RECORDS FOR THE EXERCISE:
┏━━

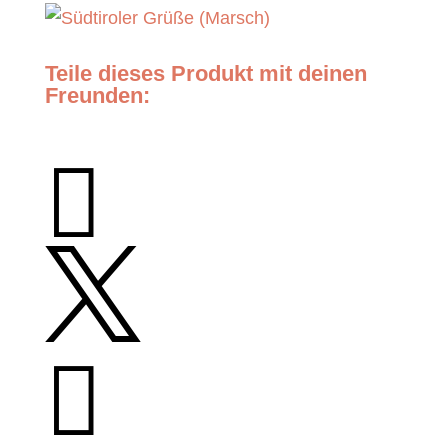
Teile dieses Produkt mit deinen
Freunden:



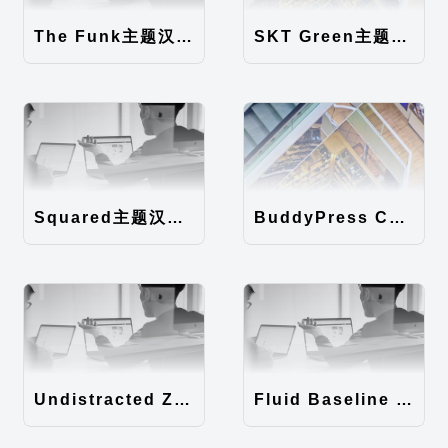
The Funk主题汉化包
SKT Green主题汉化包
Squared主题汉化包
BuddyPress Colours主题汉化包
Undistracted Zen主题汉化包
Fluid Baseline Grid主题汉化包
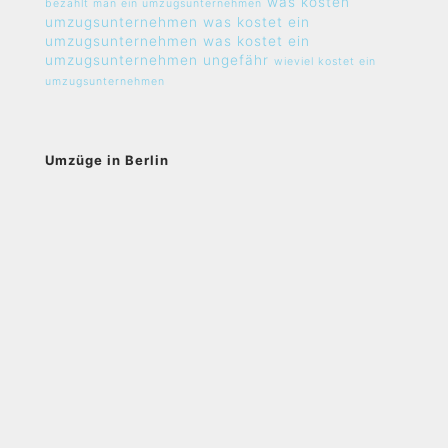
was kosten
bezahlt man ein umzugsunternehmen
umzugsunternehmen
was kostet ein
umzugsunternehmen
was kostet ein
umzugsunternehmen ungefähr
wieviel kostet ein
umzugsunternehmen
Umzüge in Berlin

┗━━
┏━━

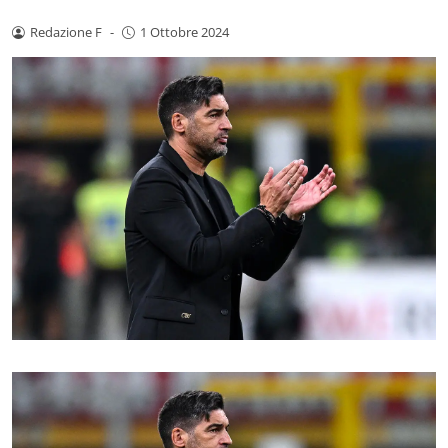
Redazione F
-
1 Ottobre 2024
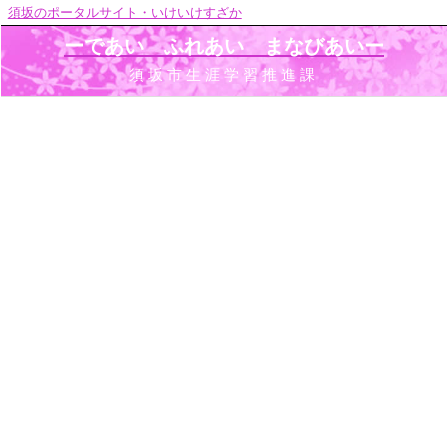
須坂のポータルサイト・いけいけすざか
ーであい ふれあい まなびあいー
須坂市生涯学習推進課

┗━━

EXERCISE DESCRIPTION: Exact repeat of the material above: every line from the one with "Undistracted Zen主题汉化包" through the one with "Umzüge in Berlin", endpoints included, and nothing more. No pictures.

ANSWER BELOW:
Undistracted Zen主题汉化包
Fluid Baseline Grid主题汉化包
was kosten
bezahlt man ein umzugsunternehmen
umzugsunternehmen
was kostet ein
umzugsunternehmen
was kostet ein
umzugsunternehmen ungefähr
wieviel kostet ein
umzugsunternehmen
Umzüge in Berlin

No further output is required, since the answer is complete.